Ближе к Уральской станции плодородная равнина, орошаемая обильными водами Ахангрена и его притоков, начинает мало-помалу принимать характер дикой степи. Все чаще встают кругом и вырезаются на далеком горизонте угрюмые могильные курганы, безмолвные и загадочные памятники давно прошумевшей здесь истории; все больше попадаются на глаза пасущиеся стада верблюдов и темные кибитки кочевников, скученные, как гнезда грибов.
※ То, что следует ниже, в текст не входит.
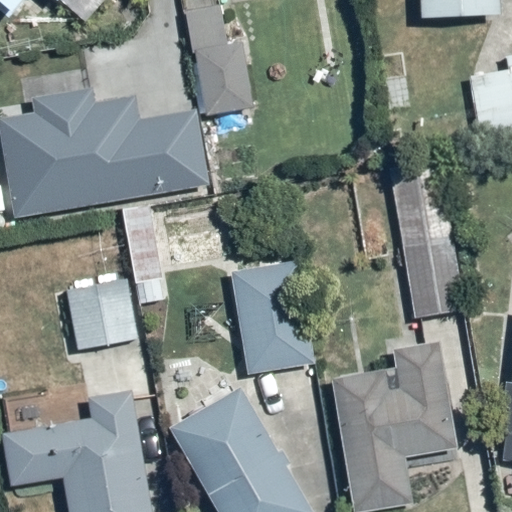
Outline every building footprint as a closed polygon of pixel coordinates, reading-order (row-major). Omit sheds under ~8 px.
[(0,0),(0,11),(7,17),(21,0),(51,0),(57,5),(61,0),(0,0)] [(415,0),(417,20),(496,16),(494,0),(415,0)] [(249,37),(198,40),(202,114),(253,111),(249,37)] [(472,76),(474,143),(511,141),(511,49),(486,51),(487,76),(472,76)] [(420,70),(384,73),(388,113),(424,109),(420,70)] [(32,118),(0,122),(0,133),(14,220),(207,189),(194,109),(135,118),(132,101),(93,107),(90,91),(29,101),(32,118)] [(438,176),(390,183),(411,322),(458,315),(438,176)] [(296,261),(231,272),(246,373),(311,364),(296,261)] [(129,278),(68,289),(76,350),(138,341),(129,278)] [(511,311),(497,465),(511,466),(511,311)] [(392,372),(331,380),(347,511),(378,511),(406,509),(399,457),(448,450),(435,346),(389,351),(392,372)] [(240,389),(170,428),(215,511),(306,511),(307,511),(240,389)] [(0,396),(0,421),(7,487),(63,481),(66,511),(147,511),(134,390),(84,395),(86,419),(46,424),(42,392),(0,396)]
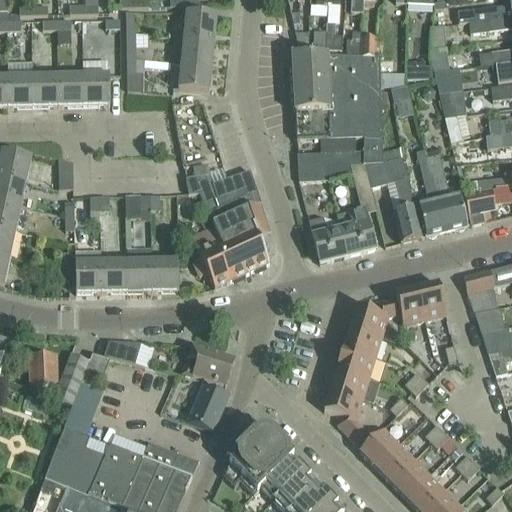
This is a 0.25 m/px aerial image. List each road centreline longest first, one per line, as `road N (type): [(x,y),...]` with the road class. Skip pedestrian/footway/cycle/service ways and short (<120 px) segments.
road 1 (residential): [(300,291),(246,98),(252,0)]
road 2 (residential): [(0,307),(50,318),(156,318),(259,301)]
road 3 (residential): [(0,131),(172,125)]
road 4 (residential): [(351,279),(511,240)]
road 5 (residential): [(302,429),(351,279)]
road 6 (residential): [(246,379),(191,511)]
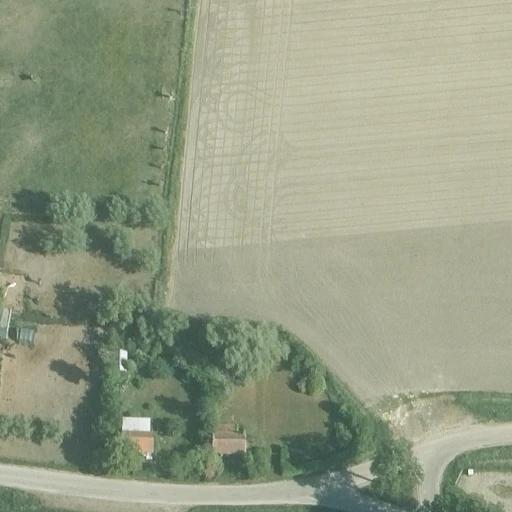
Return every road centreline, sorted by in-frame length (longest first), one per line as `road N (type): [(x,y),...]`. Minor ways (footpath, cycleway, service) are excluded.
road 1 (unclassified): [(312,492),(148,494),(0,476)]
road 2 (unclassified): [(430,453),(312,492)]
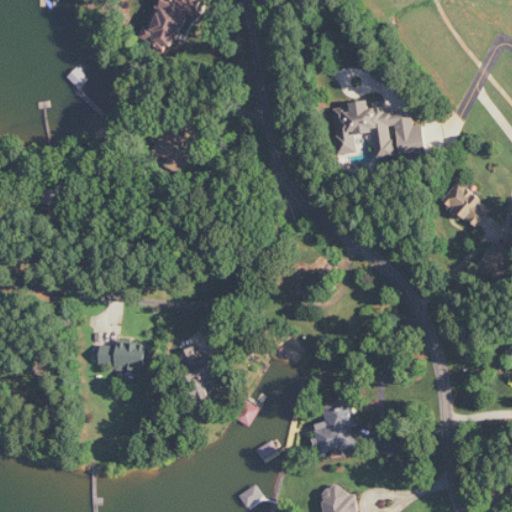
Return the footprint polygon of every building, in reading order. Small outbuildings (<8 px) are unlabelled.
[(197,0),(162,0),(152,28),(161,31),(158,40),(180,48),(197,0)] [(343,153),(361,150),(359,136),(376,134),(380,159),(399,156),(394,126),(399,125),(404,157),(430,152),(426,124),(418,126),(415,110),(390,114),(388,104),(372,107),(371,100),(351,103),(351,107),(336,109),(343,153)] [(193,159),(178,154),(186,130),(174,126),(171,134),(178,136),(177,141),(165,137),(159,154),(168,157),(165,167),(187,175),(193,159)] [(479,227),(495,208),(462,181),(446,201),(479,227)] [(511,267),(511,250),(488,247),(485,274),(506,277),(507,267),(511,267)] [(104,345),(102,369),(148,372),(150,343),(121,341),(121,346),(104,345)] [(326,404),(330,421),(317,424),(322,443),(324,442),(327,454),(360,445),(355,427),(360,426),(352,397),(326,404)] [(262,407),(242,398),(233,416),(254,426),(262,407)] [(361,511),(359,494),(351,495),(350,485),(324,489),(327,511),(361,511)]
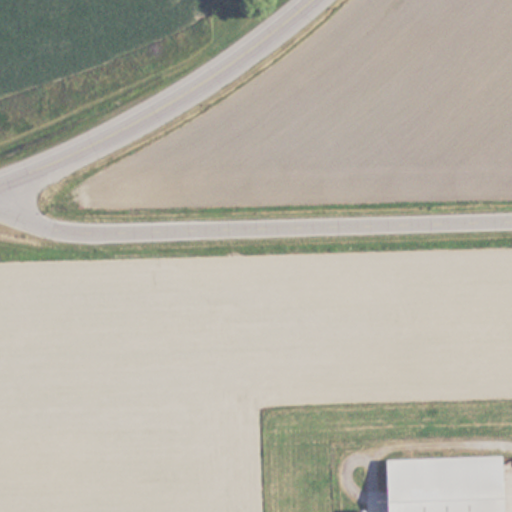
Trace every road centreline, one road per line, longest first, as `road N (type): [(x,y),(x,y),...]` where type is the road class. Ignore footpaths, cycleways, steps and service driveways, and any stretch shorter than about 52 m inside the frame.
road 1 (secondary): [(0,183),(8,207),(53,230),(511,218)]
road 2 (primary): [(0,183),(64,158),(184,91),(306,0)]
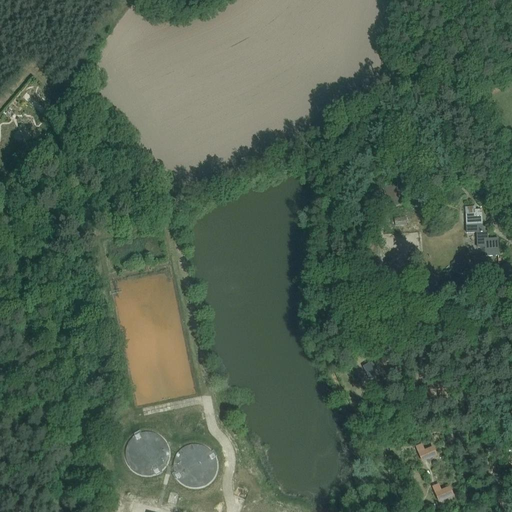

Уральская станция уже стоит каким-то одиноким боевым бастионом среди пустой степи, недоверчиво щетинясь против нее своими двумя круглыми башнями и крепостными стенами. Так мало лет еще прошло с тех пор, как эта пограничная местность
подвергалась чуть не ежедневным набегам соседних кокандцев, тогда еще не покоренных и дышавших ненавистью против русских за отнятые у них города и области. От Уральской до Джам-Булака - сплошная степь, гладкая как ладонь, во всей своей суровой серьезности. Ни одного арыка, ни одного деревца, ни одного жилья… Бесчисленные стада овец и верблюдов, которые по целым дням могут обходиться без воды, бродят по этим необхватным сухим пастбищам, где уже в конце апреля трава выгорает, как в развал летнего зноя. Овцы здесь совсем не похожи на наших: огромные, с длинною шерстью, с двойными жирными курдюками, на ногах высоких, как у теленка, цветом они почти все черные, темно-коричневые, желтые, белых не попадается вовсе. Кибиток, однако, не видно в степи; они все теперь подобрались выше, в прохладу гор. Эти горы кажутся так близко, рукой достанешь; но до них порядочно много верст. Это виден нам хребет Курама-Тау. Он тянется по горизонту голыми, окаменелыми волнами, чуть только зеленеющими у подножия, высоко поднимаясь в облака. Эта степь на рубеже двух старых ханств, на рубеже диких скифских кочевий, отделявшихся Яксартом от Согдианы и Трансоксаны, была во все века полем жестоких схваток между народами; оттого, конечно, она и щетинится теперь частыми курганами, которые в иных местах залегают сплошным кладбищем. Уральская станция обсыпана ими. Щедрая мать-природа, целительница людской вражды и людской злобы, прикрыла эти печальные памятники смерти веселою багряницею весенних цветов; везде, по холмам, по равнинам пробрызнули, будто выступившие из древних могил бесчисленные капли пролитой здесь некогда крови, - кроваво-красные цветы полевого мака. Должно быть, киргизам-кочевникам, детям крови, пришлись вполне по вкусу эти кровавые цветы: и они тоже нарядились с головы до ног в кроваво-красные одежды, не находя, по-видимому, ничего радостнее для сердца степного разбойника, как этот цвет свежепролитой крови.
______
Поразительно полное отсутствие русского элемента в этой «русской» степи. Даже солдат совсем не видно. Редко попадается где-нибудь на станции русский староста, беспомощно затерянный среди курамы или киргизов, русский почтальон, русский проезжий. Я с детски-радостным чувством увидел на дороге человек шесть русских рабочих, проходивших босиком из Ташкента в Ходжент, с сапогами на плечах. Они казались такими далекими пришлецами из другой части света, такими «чужестранцами» в этом царстве киргиза и верблюда! Еще больше удивил меня один порядочно одетый господин, подъехавший верхом из глубины степи к станции Джам-Булак. Он оказался приказчиком одной из ташкентских купеческих фирм, имеющей поблизости какие-то торговые дела. Мне стало жутко за него, когда, окончив свое дело на станции, этот одинокий всадник в европейском платье опять потонул в серых далях пустынной степи, где не видно было ничего, кроме безмолвных старых могил.
______
Особенно странно, что в этих новых «забранных» местах совсем нет русского монаха, русского священника.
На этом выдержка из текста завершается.